La France doit "repenser" sa stratégie climatique internationale, recommande le Senat

Nouvelle organisation des COP, nouveaux partenariats, meilleure répartition des financements: la France doit repenser sa stratégie climatique internationale, pour la rendre plus "lisible" à l'heure où la protection du climat est fortement remise en cause, estime jeudi un rapport sénatorial.

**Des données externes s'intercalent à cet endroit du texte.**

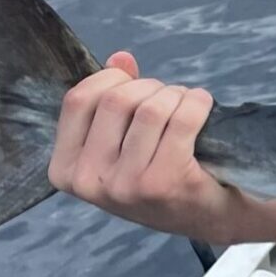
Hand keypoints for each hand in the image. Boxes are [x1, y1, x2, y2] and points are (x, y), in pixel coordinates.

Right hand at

"Le sujet du climat intéresse quand il fait chaud. Et il est trop souvent délaissé quand les températures redeviennent clémentes (...) ou parce que l'actualité nous inonde sans cesse d'autres sujets", a déploré jeudi Teva Rohfritsch, sénateur (rassemblement des démocrates, progressistes et indépendants) de la Polynésie française et le rapporteur du texte, lors d'une conférence de presse.

Pour sortir la politique climatique "des cercles d'experts", les sénateurs recommandent de la décliner dans un document unique - une "stratégie nationale de diplomatie climatique" - rendu public et qui fixera pour cinq ans "les priorités géographiques, diplomatiques, économiques et scientifiques de la France en matière climatique".

Un débat préalable aux COP, les négociations climatiques organisées chaque année sous l'égide de l'ONU, devra également avoir lieu au Parlement, ajoute le rapport.

En effet, "si le modèle des COP a fait ses preuves, son organisation touche aujourd'hui ses limites", estiment les sénateurs. Il convient donc de rendre son organisation "plus fluide et efficace", indique le rapport.

Il est notamment "urgent" d'inscrire les présidences de COP dans une "logique de continuité sur cinq ans afin de renforcer la cohérence des négociations et le suivi des engagements". Et d'associer à chaque présidence un pays particulièrement vulnérable.

Concernant la France, la mission sénatoriale recommande d'intégrer au moins un représentant des Outre-mer aux équipes de négociation.

Autre volet de réflexion des sénateurs: la finance, dossier sur lequel achoppent de nombreuses négociations internationales ces dernières années.

Pour sortir de ce "blocage", le rapport recommande de faire "évoluer la participation de chacun".

"La transition climatique ne pourra pas reposer exclusivement sur la bonne volonté de l'Europe, qui est de loin la principale contributrice aujourd'hui, mais devra être également soutenue par les autres pays comme la Chine, l'Inde ou les pays du Golfe", a souligné M. Teva Rohfritsch, en appelant également à la "mobilisation de capitaux privés".

Enfin, la diplomatie climatique française doit "travailler, avec nos partenaires européens, à monter des coalitions de volontaires autour d'objectifs ambitieux, sans attendre un consensus qui mettra du temps à se former", estime le rapport.